At a certain point in her career, she met her husband, Han Shizhong, though accounts differ on exactly how they met. The most believable version is that she met Han at a banquet where she was entertaining the troops that Han led. Han had led his men in crushing a rebellion in southern China, and Han had personally arrested the rebel leader, Fang La. However, his superior stole his credit, much to Han's displeasure. Liang knew the truth and admired Han's victory. She saved enough money to pay her own redemption from slavery. After she was free, she became Han's second wife.

The Jurchens soon started the total invasion of the Song Dynasty. Han formed an army to fight the Jurchens and Liang worked as a general in her husband's army.

==Battle of Huangtiandang==

When the Jurchens once more invaded and attacked Hangzhou in 1129, shortly after the coup had been crushed, Liang and her husband led their forces to ambush the enemy army on their way back to Jin territory. Their troops were outnumbered and the Battle of Huangtiandang commenced. This was a series of naval battles fought on the Yangtze River. Liang made a plan by which she would direct the soldiers with her drums. When the battle started, the Song troops were pushed back by Jurchen troops due to superior numbers on the Jurchen side. With great courage, Liang threw her helmet and armour, beating the drums and led the charge into the enemy formation. This became the turning point of the battle. Chinese "Tiger Ships", which could spew fire with flame throwers, destroyed many Jin ships while Liang directed them with her drumming. The Jurchens were trapped for more than a month, before a traitor revealed a weakness in the Chinese encirclement and they escaped, but with heavy losses.

==Later life==
In 1135 Han was appointed jiedushi of Wuning Anhua (武寧安化軍節度使). Liang and her husband rebuilt the fortress of Chuzhou and increased its defence. They and their soldiers also worked on the rebuilding of houses and the planting of fields.

In 1136, Han Shizhong was awarded the title of Jiedu envoy of Wuning and Anhua towns and Xuanfu disposal envoy of Jingdong and Huaidong roads, and opened an official office in Chuzhou. Liang Hongyu followed her husband out of Chuzhou, and Han Shizhong "draped himself on grass and set up a military mansion" and shared the joys and sorrows with the soldiers. His wife Liang Hongyu also personally "weaved thin sheets into the house".

After Liang Hongyu's death, she was given the title of Mrs.
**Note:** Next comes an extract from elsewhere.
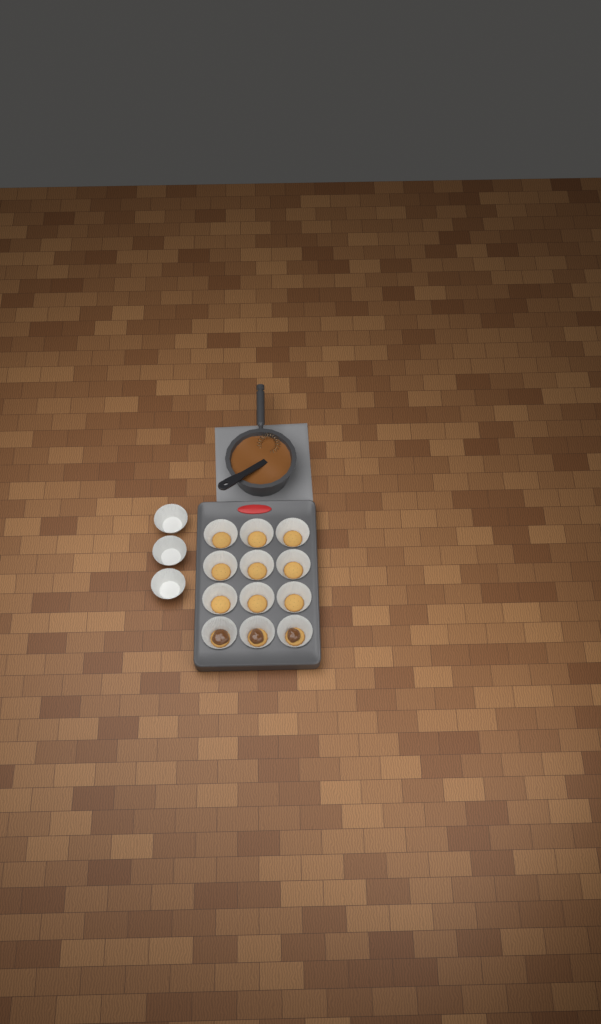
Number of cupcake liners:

Binguo (邠国夫人) by the court. The posthumous article lamented that Liang Hongyu and Han Shizhong "eventually grew old hand in hand even after becoming rich". The exact time of Liang Hongyu's death is unknown, but it is generally believed that she died in 1153.

==Legacy==
Poetry was written in her honour, which contributed to her fame.

Together with Qin Liangyu, He Yufeng, and the legendary Hua Mulan, she is one of the most well-known female warriors in China.